When Miller began his research in the early 1950s, psychologists believed that human thought processes could not be studied directly. Rather, they focused on behaviors and responses to stimuli, working primarily with animals. Miller disagreed.
"George believed that the human mind in all its aspects was interesting and worth studying," said Christiane Fellbaum, a computer scientist who worked closely with him at Princeton University. "Believe it or not, that was revolutionary at the time."
Miller, Jerome Bruner and Noam Chomsky were the leaders of the "cognitive revolution" that replaced behaviorism as the leading psychological approach to understanding the mind.
Although he published several books and many papers, Miller is probably best known for his 1956 paper, "The Magical Number Seven, Plus or Minus Two," published in the journal Psychological Review. That paper has come to be one of the most frequently quoted works in the field — and, as Miller often said, one of the most frequently misquoted.
In a series of studies, he found that most people could retain, on average, only about seven "chunks" of information — words, numbers, names, etc. — in short-term memory at one time. Given a list of numbers or things, most people's memories petered out "somewhere in the neighborhood of seven," he wrote.
The actual numbers were about seven for numbers, six for letters and five for words. Also, the amount that could be retained was a function of whether words, for example, were known to the listener. Fewer foreign words could thus be retained.
The rules are different for long-term memory, however, where storage capacity seems to be largely unlimited.
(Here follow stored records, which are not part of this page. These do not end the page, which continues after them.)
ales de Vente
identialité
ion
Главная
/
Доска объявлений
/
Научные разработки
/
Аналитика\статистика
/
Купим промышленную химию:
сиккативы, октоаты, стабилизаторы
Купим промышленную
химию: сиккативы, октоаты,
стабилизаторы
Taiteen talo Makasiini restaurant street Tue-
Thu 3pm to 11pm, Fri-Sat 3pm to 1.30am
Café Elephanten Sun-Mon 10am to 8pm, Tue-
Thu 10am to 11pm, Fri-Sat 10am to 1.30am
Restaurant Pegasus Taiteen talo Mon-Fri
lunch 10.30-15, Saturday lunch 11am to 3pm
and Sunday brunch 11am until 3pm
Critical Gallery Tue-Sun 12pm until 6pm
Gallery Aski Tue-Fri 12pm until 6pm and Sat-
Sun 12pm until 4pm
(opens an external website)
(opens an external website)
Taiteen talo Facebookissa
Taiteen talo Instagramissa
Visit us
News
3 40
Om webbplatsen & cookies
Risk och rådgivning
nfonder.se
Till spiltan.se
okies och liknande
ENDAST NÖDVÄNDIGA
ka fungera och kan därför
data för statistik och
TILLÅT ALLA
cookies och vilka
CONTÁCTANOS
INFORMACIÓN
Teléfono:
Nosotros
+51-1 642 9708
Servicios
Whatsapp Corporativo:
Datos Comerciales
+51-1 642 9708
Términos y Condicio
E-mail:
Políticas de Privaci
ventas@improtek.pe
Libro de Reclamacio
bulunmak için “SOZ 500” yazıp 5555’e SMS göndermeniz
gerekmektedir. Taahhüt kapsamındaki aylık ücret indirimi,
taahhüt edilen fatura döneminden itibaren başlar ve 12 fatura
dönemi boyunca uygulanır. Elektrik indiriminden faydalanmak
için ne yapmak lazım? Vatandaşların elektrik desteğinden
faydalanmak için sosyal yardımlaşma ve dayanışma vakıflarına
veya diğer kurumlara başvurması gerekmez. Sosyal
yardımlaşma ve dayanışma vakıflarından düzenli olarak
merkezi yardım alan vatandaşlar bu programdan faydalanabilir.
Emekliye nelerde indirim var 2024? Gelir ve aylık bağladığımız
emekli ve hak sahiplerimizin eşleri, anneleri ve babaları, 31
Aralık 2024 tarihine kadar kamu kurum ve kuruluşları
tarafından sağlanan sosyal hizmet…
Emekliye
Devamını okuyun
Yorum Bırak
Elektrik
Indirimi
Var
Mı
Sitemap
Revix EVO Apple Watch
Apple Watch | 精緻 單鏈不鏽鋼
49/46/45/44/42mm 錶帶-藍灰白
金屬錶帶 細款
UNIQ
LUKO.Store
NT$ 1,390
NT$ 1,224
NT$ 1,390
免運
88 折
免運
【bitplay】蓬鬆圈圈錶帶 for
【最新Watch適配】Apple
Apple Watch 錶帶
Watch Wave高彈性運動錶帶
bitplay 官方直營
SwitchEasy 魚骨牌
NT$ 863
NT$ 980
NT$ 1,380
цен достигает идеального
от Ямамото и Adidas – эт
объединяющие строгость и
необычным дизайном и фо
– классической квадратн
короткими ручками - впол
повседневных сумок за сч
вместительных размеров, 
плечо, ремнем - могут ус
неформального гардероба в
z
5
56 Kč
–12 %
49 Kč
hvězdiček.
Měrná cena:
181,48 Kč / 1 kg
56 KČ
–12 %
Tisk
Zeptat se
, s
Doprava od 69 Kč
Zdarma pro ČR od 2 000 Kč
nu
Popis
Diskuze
Although Miller could find no physical basis for the limitation, he speculated that evolution favored humans who could remember "a little information about a lot of things" rather than "a lot of information about a small segment of the environment."
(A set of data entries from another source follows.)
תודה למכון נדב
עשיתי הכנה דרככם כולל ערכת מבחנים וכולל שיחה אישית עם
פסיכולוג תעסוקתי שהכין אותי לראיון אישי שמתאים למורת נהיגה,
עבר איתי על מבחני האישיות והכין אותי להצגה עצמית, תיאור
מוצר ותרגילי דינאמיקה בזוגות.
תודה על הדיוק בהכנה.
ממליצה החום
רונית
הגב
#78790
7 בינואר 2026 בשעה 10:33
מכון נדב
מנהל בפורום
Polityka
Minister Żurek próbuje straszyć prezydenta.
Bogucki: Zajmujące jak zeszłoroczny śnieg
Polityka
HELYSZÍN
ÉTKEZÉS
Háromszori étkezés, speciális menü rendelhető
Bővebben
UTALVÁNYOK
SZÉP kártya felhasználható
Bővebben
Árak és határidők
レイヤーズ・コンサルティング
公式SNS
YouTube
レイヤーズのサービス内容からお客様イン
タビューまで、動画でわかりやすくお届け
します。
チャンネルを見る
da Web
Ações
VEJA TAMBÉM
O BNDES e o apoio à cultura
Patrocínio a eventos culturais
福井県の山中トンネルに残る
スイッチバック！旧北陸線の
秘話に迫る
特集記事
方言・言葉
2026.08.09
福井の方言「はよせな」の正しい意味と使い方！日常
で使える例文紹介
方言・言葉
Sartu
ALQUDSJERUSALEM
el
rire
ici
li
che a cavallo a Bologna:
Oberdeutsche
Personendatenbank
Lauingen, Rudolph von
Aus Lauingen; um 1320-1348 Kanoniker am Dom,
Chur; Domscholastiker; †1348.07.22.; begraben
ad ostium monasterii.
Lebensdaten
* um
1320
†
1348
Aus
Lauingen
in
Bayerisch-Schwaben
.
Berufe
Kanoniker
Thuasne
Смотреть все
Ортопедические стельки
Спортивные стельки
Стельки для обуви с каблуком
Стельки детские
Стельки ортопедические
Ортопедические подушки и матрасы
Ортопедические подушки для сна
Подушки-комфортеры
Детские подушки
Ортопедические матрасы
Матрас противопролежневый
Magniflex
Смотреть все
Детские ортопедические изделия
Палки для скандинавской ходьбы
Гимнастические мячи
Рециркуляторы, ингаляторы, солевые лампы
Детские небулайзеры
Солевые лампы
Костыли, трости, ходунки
Miller had a long interest in language. His 1951 book, "Language and Communication," helped establish the field of psycholinguistics, which attempts to link the processes by which languages are acquired and used in cognitive processes.
Beginning in 1980, he helped in the creation of WordNet, a database of the English language that has been described as an electronic "Roget's Thesaurus." One of its goals was to provide more precise definitions of words that could help computers avoid confusion caused by words with similar sounds or meanings. The project was funded in large part by government agencies interested in improving machine translation of foreign languages.
WordNet has also been used in commercial search engines to disambiguate words for searches and to identify key words for advertising links.
George Armitage Miller was born on Feb. 3, 1920, in Charleston, W.Va., the son of a steel company executive. His parents divorced when he was a child.
He earned a bachelor's degree in history and speech from the University of Alabama in 1940 and a master's in speech from the same university in 1941. While at Alabama, he met and married Katherine James. She died in 1996 after 57 years of marriage.
During World War II, Miller did research on military voice communications at Harvard University's Psycho-Acoustic Laboratory for the Army Signal Corps, earning his doctorate in 1946.
He taught at Harvard, MIT and Rockefeller University before joining Princeton in 1979. In 1960, he and Bruner founded the Center for Cognitive Studies at Harvard, which became a hotbed for the newly emerging science of cognitive psychology.
In 1991, PresidentGeorge H.W. Bushawarded him the National Medal of Science. In 1990, he received the American Psychological Foundation's Life Achievement Award, and he has been the recipient of a variety of other honors.
The number seven also had a role in his personal life, according to his daughter, Nancy Saunders. She said he made his only hole in one at age 77 on the seventh green at the Springdale Golf Club in Princeton, using a seven iron.
Besides his daughter, Miller is survived by his second wife, Margaret; a son, Donnally; and three grandchildren.